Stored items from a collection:
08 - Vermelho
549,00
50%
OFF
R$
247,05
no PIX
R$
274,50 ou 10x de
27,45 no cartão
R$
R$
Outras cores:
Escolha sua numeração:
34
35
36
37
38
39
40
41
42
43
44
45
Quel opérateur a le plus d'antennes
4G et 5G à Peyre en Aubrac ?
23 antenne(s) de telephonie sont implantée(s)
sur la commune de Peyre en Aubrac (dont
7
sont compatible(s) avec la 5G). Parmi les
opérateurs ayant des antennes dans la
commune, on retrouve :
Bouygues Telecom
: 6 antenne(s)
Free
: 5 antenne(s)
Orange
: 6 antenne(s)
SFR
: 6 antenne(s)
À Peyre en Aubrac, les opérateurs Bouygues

* * *

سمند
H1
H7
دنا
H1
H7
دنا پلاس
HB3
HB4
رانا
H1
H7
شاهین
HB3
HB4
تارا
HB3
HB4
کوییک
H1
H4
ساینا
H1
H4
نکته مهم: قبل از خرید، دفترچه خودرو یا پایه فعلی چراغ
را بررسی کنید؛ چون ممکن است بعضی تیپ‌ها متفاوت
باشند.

• **PROBLEM STATEMENT**:
Only one number is wanted: how many lines of the data above include the word "Peyre".

• **WRITTEN SOLUTION**:
3